··· Rows ···

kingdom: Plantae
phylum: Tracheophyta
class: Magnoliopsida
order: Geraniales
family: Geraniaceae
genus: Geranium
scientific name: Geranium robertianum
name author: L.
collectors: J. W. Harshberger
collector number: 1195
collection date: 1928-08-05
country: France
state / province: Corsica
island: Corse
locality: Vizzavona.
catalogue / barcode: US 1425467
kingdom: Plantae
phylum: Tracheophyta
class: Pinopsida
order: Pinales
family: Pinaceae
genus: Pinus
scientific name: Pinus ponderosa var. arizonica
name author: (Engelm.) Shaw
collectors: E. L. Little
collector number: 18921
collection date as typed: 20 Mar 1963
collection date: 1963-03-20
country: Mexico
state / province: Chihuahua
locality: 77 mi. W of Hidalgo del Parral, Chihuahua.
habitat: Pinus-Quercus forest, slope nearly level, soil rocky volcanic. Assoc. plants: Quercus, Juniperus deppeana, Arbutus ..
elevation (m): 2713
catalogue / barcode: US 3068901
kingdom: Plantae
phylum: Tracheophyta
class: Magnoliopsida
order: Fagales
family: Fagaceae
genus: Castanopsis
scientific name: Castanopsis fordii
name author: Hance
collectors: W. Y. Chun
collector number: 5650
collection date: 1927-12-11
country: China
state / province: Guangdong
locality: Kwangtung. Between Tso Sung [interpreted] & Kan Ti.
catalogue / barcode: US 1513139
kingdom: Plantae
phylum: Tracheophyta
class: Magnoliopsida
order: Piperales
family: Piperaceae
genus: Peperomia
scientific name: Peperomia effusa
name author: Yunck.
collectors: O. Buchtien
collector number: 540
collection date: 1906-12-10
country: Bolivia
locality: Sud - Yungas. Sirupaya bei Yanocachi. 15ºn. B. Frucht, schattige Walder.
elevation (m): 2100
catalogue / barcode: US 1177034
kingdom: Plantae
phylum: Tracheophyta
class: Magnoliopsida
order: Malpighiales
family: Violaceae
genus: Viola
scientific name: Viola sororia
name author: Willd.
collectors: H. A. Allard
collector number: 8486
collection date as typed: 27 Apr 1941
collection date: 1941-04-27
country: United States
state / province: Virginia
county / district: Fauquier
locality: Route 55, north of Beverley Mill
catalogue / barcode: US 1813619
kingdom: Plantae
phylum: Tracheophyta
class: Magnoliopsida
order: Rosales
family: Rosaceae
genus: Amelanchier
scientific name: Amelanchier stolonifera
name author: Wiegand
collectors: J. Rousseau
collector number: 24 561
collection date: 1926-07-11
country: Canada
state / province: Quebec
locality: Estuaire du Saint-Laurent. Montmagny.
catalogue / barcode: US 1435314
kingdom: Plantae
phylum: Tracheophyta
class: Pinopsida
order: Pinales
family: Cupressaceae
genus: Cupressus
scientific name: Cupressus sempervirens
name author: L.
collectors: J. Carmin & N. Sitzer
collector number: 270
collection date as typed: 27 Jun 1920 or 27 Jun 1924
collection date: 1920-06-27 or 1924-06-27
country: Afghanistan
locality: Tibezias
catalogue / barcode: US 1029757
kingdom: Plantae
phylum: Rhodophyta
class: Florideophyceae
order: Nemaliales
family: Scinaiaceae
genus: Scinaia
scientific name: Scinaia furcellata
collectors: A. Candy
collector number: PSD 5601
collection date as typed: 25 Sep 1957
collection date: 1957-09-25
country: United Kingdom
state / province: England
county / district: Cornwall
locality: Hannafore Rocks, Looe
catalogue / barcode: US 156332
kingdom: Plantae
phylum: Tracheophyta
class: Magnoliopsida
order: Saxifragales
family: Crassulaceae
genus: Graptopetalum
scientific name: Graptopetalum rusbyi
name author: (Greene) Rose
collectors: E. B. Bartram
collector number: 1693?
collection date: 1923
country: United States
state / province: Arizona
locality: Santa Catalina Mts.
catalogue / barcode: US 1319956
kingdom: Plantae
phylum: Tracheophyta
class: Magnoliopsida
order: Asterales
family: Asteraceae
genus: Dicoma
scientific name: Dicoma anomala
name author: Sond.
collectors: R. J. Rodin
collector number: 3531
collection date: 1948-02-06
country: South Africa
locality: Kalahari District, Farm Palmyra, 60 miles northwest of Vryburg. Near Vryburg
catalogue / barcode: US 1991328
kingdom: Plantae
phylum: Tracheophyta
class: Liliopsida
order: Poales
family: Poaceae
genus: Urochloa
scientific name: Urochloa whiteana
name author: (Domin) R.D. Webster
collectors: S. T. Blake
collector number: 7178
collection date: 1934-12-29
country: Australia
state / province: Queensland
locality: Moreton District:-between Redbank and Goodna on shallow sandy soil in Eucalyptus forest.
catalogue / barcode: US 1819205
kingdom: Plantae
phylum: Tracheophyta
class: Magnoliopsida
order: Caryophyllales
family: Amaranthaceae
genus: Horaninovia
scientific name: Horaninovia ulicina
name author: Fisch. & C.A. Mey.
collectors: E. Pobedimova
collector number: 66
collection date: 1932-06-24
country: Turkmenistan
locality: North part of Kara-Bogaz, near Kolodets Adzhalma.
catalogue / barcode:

···

**The request:** Copy the material from the line with "collectors: S. T. Blake" through the end of the material, swapping "locality" for "site" and leaving everything else unchanged.

**Written solution:**
collectors: S. T. Blake
collector number: 7178
collection date: 1934-12-29
country: Australia
state / province: Queensland
site: Moreton District:-between Redbank and Goodna on shallow sandy soil in Eucalyptus forest.
catalogue / barcode: US 1819205
kingdom: Plantae
phylum: Tracheophyta
class: Magnoliopsida
order: Caryophyllales
family: Amaranthaceae
genus: Horaninovia
scientific name: Horaninovia ulicina
name author: Fisch. & C.A. Mey.
collectors: E. Pobedimova
collector number: 66
collection date: 1932-06-24
country: Turkmenistan
site: North part of Kara-Bogaz, near Kolodets Adzhalma.
catalogue / barcode:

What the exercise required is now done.